Tuesday, April 5, 2011

The Stranger

All my life, I have digested fiction with some semblance of understanding of premise, synopses, or otherwise far before delving into the containing text. "The Stranger" Is my exception to the rule.

There might be more than decade having passed since I've read a book from start to finish in all of a single day. Yet, an odd series of events, of influences pushed me through it.

The first being a purchase of a Kindle, which, rather then focusing on the page number and simple math to devise how much remains of a story, shows you the percentage of the book you've read. It appealed to the game player in me, attempting to complete this thing, though never finding myself rushing, or skimming through the details set before me.

The second, was that I had known nothing, and continued to know nothing about the story, but what was offered to me by the story itself. It became something of mystery, begging to be solved. I followed the main character as he attended his mothers funeral in almost a haze, and that same cloud seemed to continue throughout his journey as depicted by the author.

I can sympathize with the inability to feel, as of late, having had much difficulty, and spent many hours wondering what emotion was like, how deeply one felt it. Perhaps it is absurd to attempt to recall an emotion, yet somehow following the life of an individual who feels more affected by the weather, then his relationships became something of a train wreck that I couldn't pry my eyes from.

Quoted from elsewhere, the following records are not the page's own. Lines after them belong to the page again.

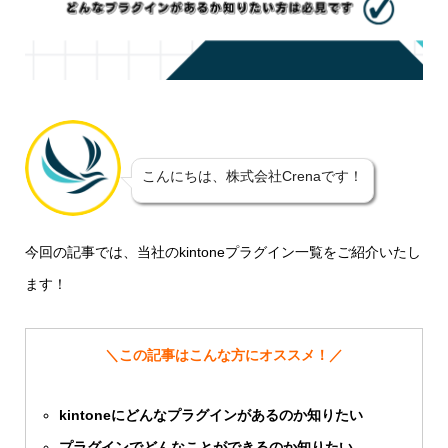
こんにちは、株式会社Crenaです！
今回の記事では、当社のkintoneプラグイン一覧をご紹介いたし
ます！
＼この記事はこんな方にオススメ！／
kintoneにどんなプラグインがあるのか知りたい
プラグインでどんなことができるのか知りたい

He is a man, seemingly missing a single, yet important aspect of what makes us human and because of that, falls into a series of events that cause his world to unravel. The worst, and most difficult parts are those shining glimmers that yes, inside of him is that piece, but for whatever reason, he constantly pushes it down in favour of a "realistic" view of the situation.

If only, at any point he would have just allowed this little rumblings to take hold, to allow them to express themselves openly, things would have ended up differently for him. In the end, for me it becomes something a warning, and much of an interesting piece of which I care not to read again.

As much as I want to be disgusted with what happened to him, with how he lived his life, or the book in general for creating such a picture. To me, it just is. A interesting book, a mystery now solved. Having been more than a week since I completed it, I can say enjoyed reading it. Not that I would suggest it to anyone else, but at the same time, for me, for that moment, and this point in my life, it was a important piece of literature.